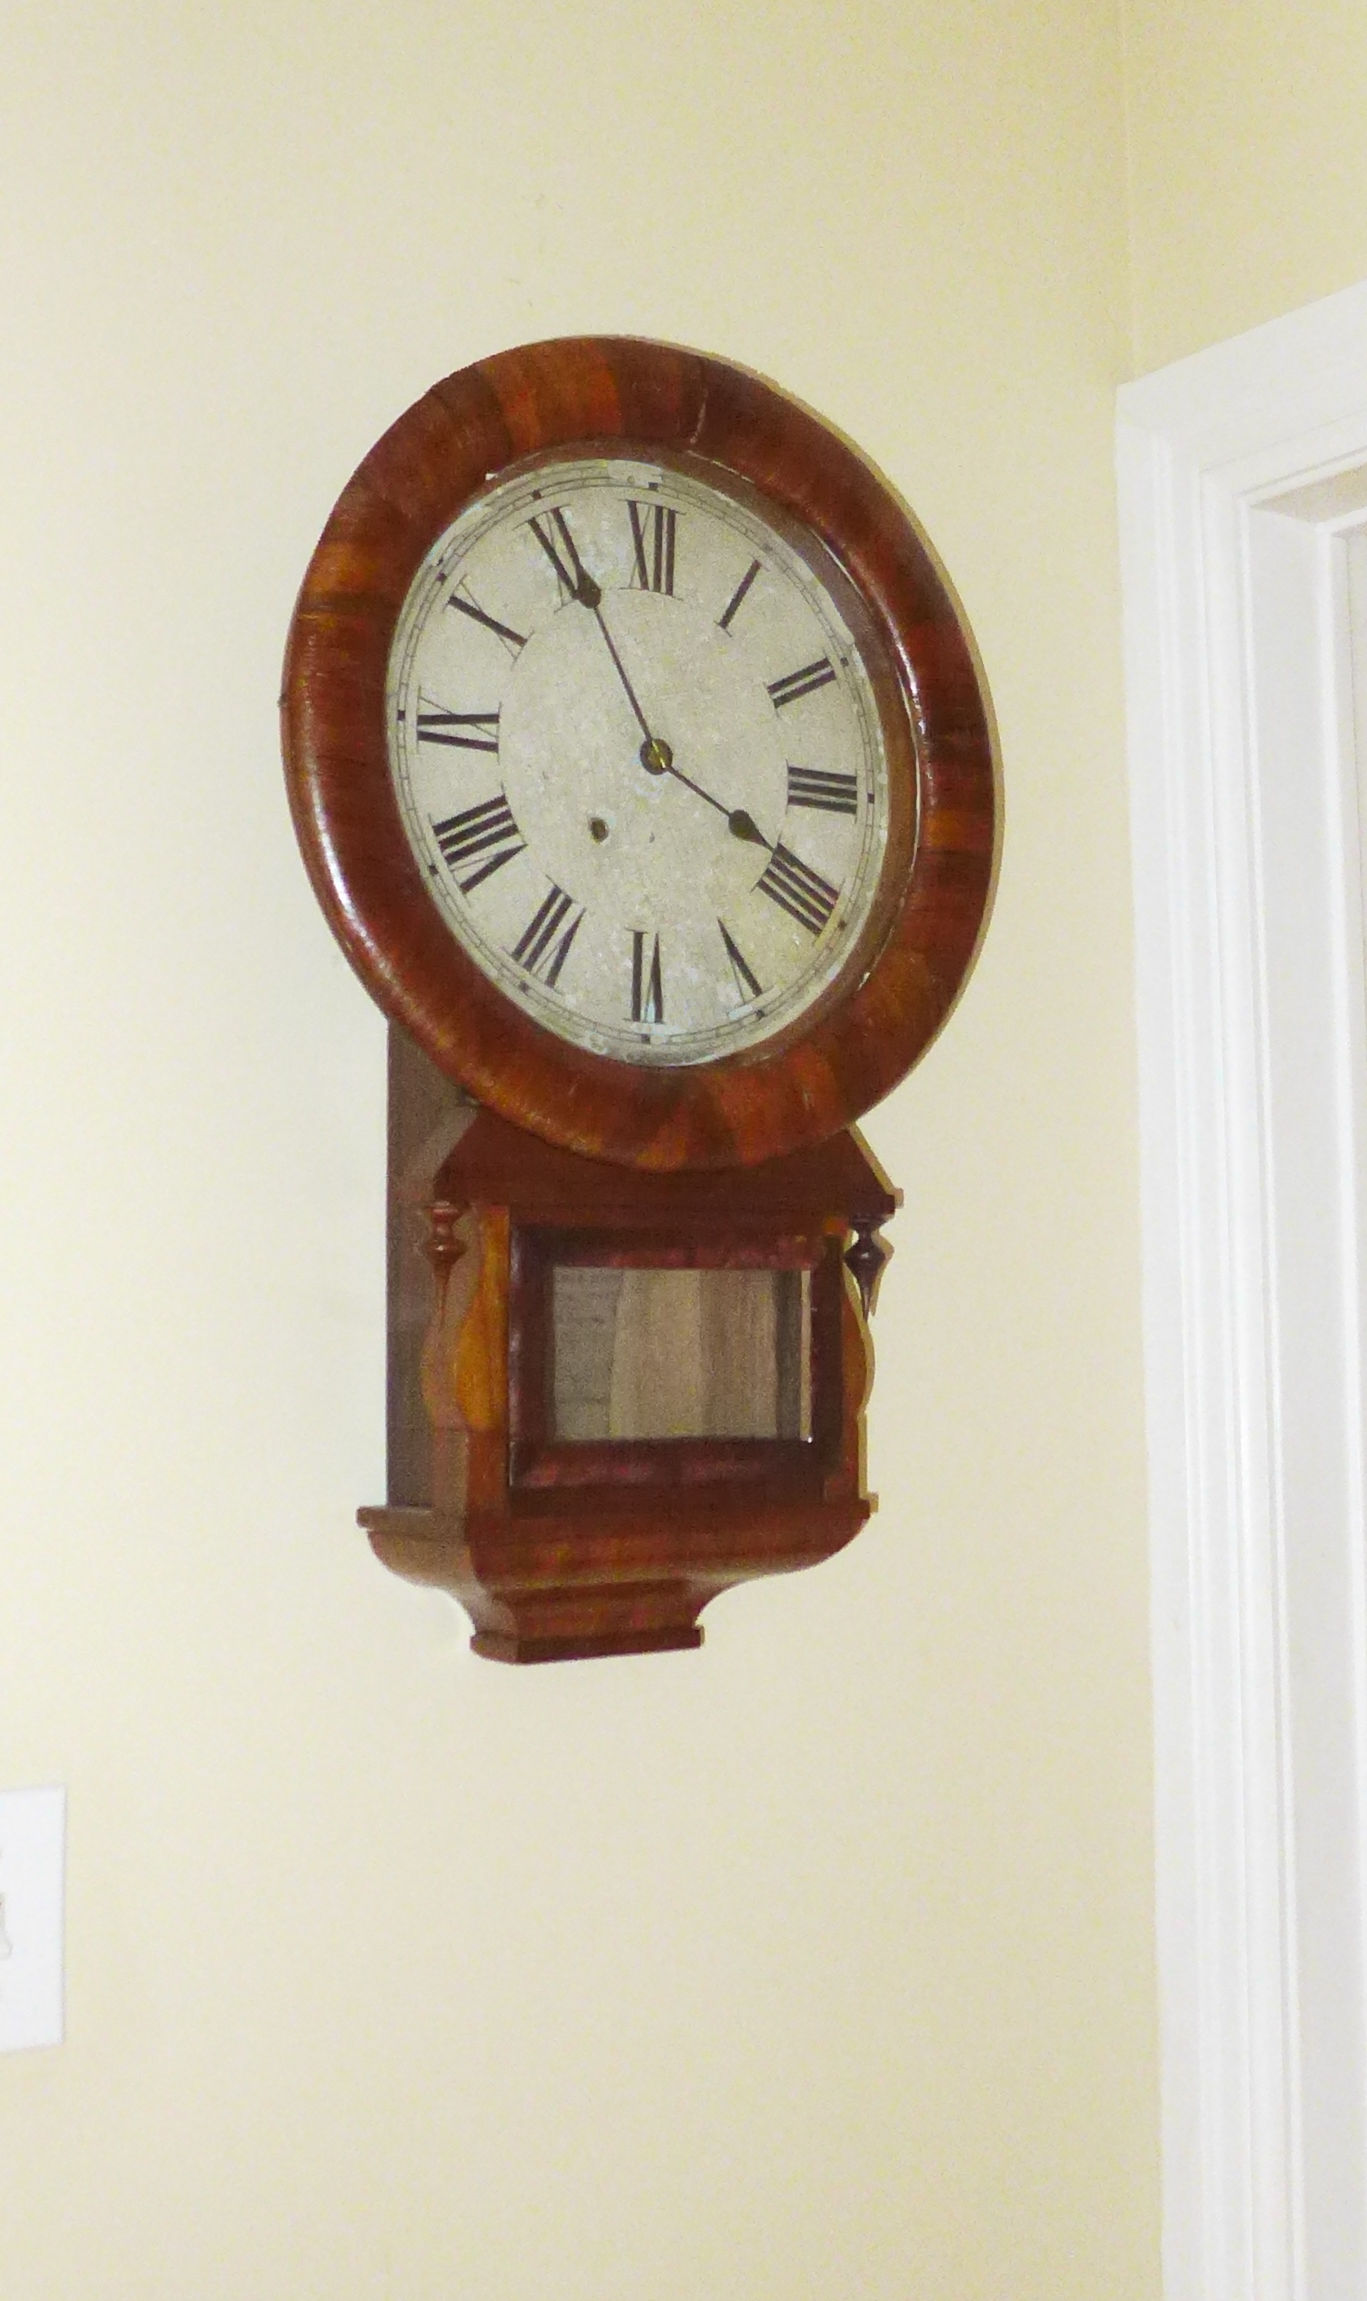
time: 3:55
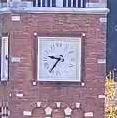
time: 9:36
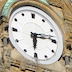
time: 6:13
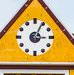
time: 3:04
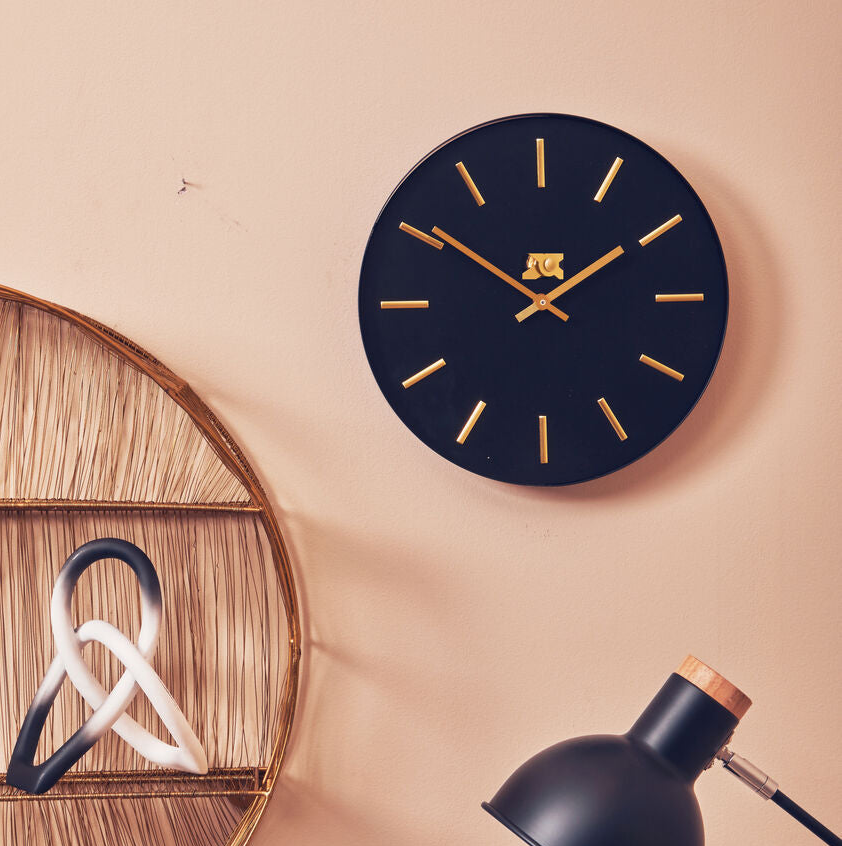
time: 1:50
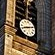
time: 8:11
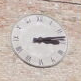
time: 3:13
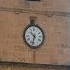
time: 10:32
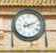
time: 2:11
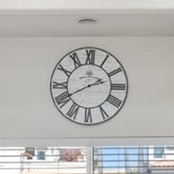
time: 2:40
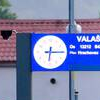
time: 6:15
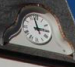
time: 2:57
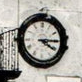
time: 4:15
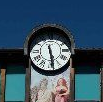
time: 5:28
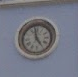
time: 4:58
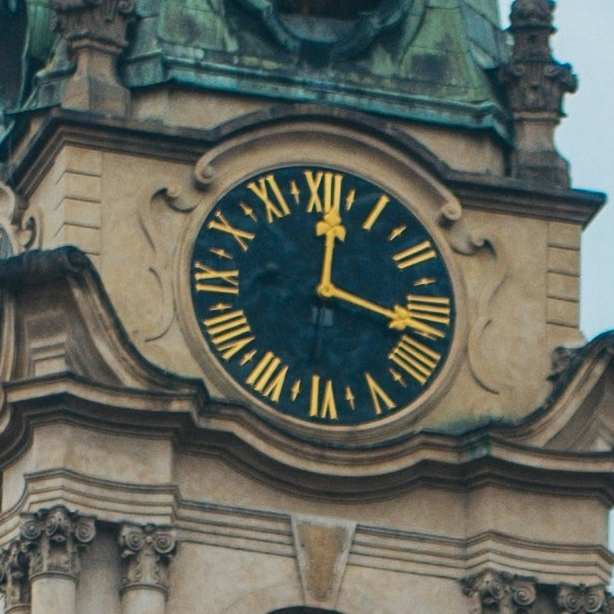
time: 12:16
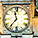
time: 11:36
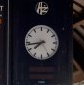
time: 7:43
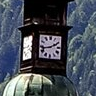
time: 1:42
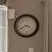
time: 3:40
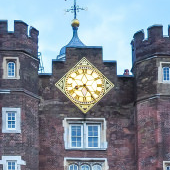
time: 8:24
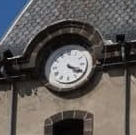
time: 4:19
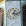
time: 1:16
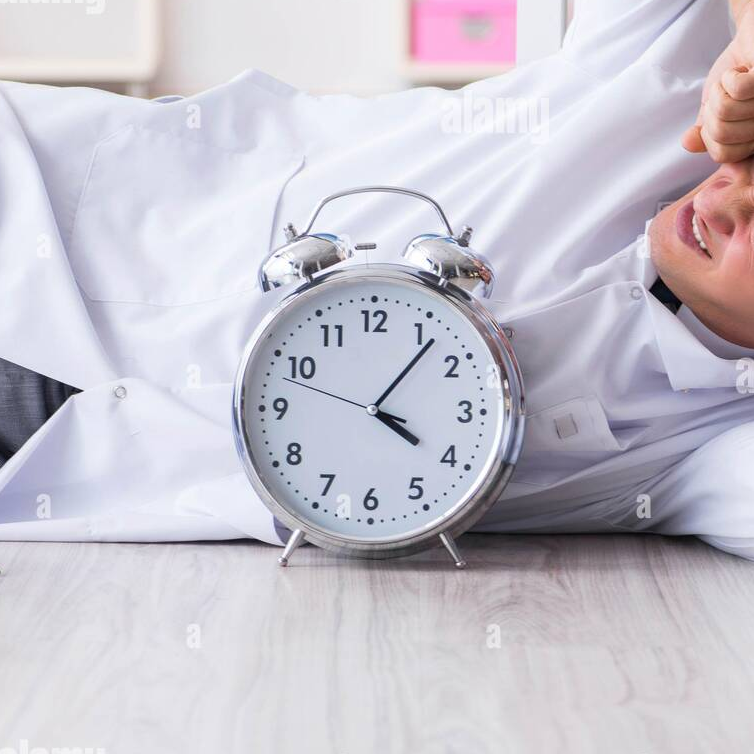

## DIRECTIONS
Turn the lines above into a Markdown table with two columns, "Row" and "Line", giving each line a row number and omitting any blank lines. Leave the pictures out of your answer.

## EXERCISE ANSWER
| Row | Line |
|---|---|
| 1 | time: 3:55 |
| 2 | time: 9:36 |
| 3 | time: 6:13 |
| 4 | time: 3:04 |
| 5 | time: 1:50 |
| 6 | time: 8:11 |
| 7 | time: 3:13 |
| 8 | time: 10:32 |
| 9 | time: 2:11 |
| 10 | time: 2:40 |
| 11 | time: 6:15 |
| 12 | time: 2:57 |
| 13 | time: 4:15 |
| 14 | time: 5:28 |
| 15 | time: 4:58 |
| 16 | time: 12:16 |
| 17 | time: 11:36 |
| 18 | time: 7:43 |
| 19 | time: 1:42 |
| 20 | time: 3:40 |
| 21 | time: 8:24 |
| 22 | time: 4:19 |
| 23 | time: 1:16 |